US Shares Climb to Records as Energy Stocks Lead Market Higher

Andrew Cummings
March 2, 2017

US equity markets closed higher on Friday as investors had a mixed reaction to reports that Trump's tax reform plan and other economic policy plans may be delayed until August. The S&P 500 rose 1 percent and the Nasdaq Composite added 0.9 percent, following gains in Asia and Europe.

The moderate declines Tuesday came a day after the Dow Jones industrial average marked its 12th consecutive record closing high, its longest winning streak in 30 years. TRUMP SPEECH: In his speech, Trump struck a less confrontational tone than usual and steered away from dramatically negative descriptions of the state of the USA economy.

To continue moving higher, Wall Street will need more clarity on timing and detail for tax-policy overhaul, infrastructure spending, and efforts to lessen burdensome regulations, said David Joy, chief economist at Ameriprise Financial.

The Dow fell 19 points, or 0.1 percent, to 20,816.


The address at 9pm Tuesday EDT (1300 Wednesday AEDT) could touch on tax reforms, defence spending and his plans to overhaul the U.S. healthcare system. Recently, Kaplan revealed that the Fed should leave its options open to a rate hike in March.

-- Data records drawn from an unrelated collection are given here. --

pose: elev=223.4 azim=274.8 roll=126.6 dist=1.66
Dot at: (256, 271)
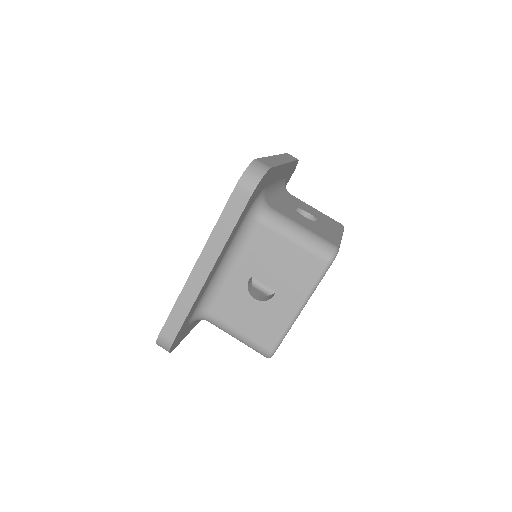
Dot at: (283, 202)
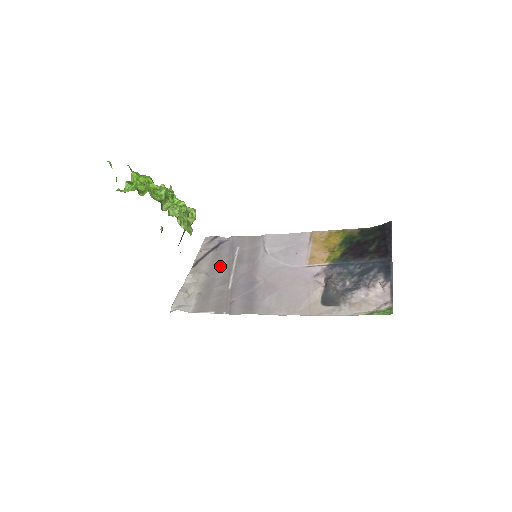
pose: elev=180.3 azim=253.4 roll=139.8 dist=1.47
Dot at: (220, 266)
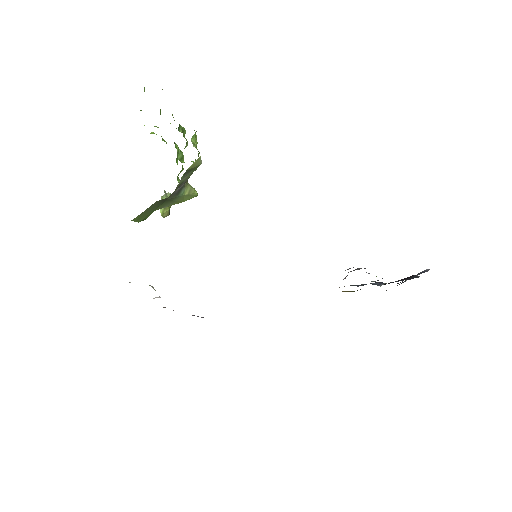
Dot at: occluded
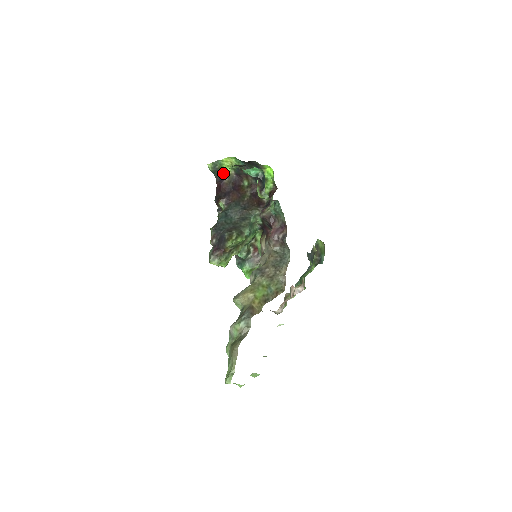
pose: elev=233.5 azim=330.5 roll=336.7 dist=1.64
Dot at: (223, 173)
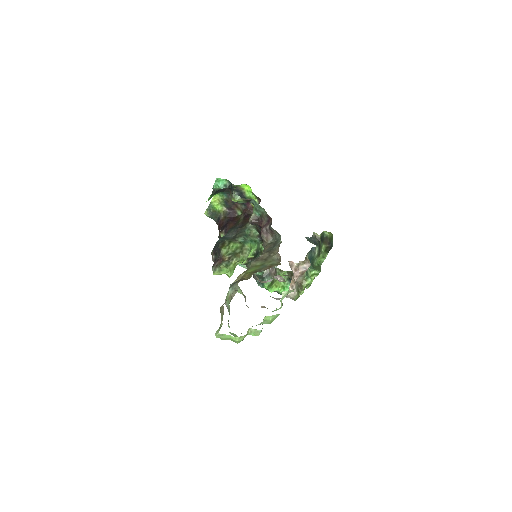
Dot at: (219, 214)
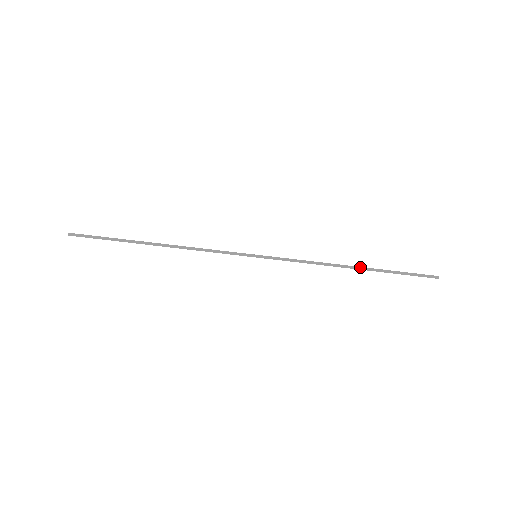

The tiny gains came after an indecisive day for US stocks that sent indexes wavering between small gains and losses.

BAD MEDICINE: Perrigo slumped 11.4 percent after investors reacted to several disclosures by the Irish drugmaker, including disappointing guidance for 2017 and the company's decision to sell its royalty rights to a multiple sclerosis drug for as much as $2.85 billion.

TRAVEL BUZZ: Shares in Priceline climbed 5.8 percent after the online booking company posted strong quarterly earnings.


Crude oil prices were flat at about $54 a barrel. The sector is up 8.3 percent this year. Natural gas futures were down 10 cents, or 3.6 percent, at $2.69 per 1,000 cubic feet.

Data showed United States manufacturing expanded last month at the fastest pace in three years, while German inflation accelerated above 2 per cent for the first time since 2012, adding to signs of momentum in Europe's largest economy.

The dollar also rose on the Fed's remarks, with the AMEX Dollar Index, which measures the greenback against a basket of other major currencies, jumping about 0.5%.

According to the Commerce Department, the USA real gross domestic product over the past year has increased 1.9% during the last quarter but missed market consensus estimates of 2.1%.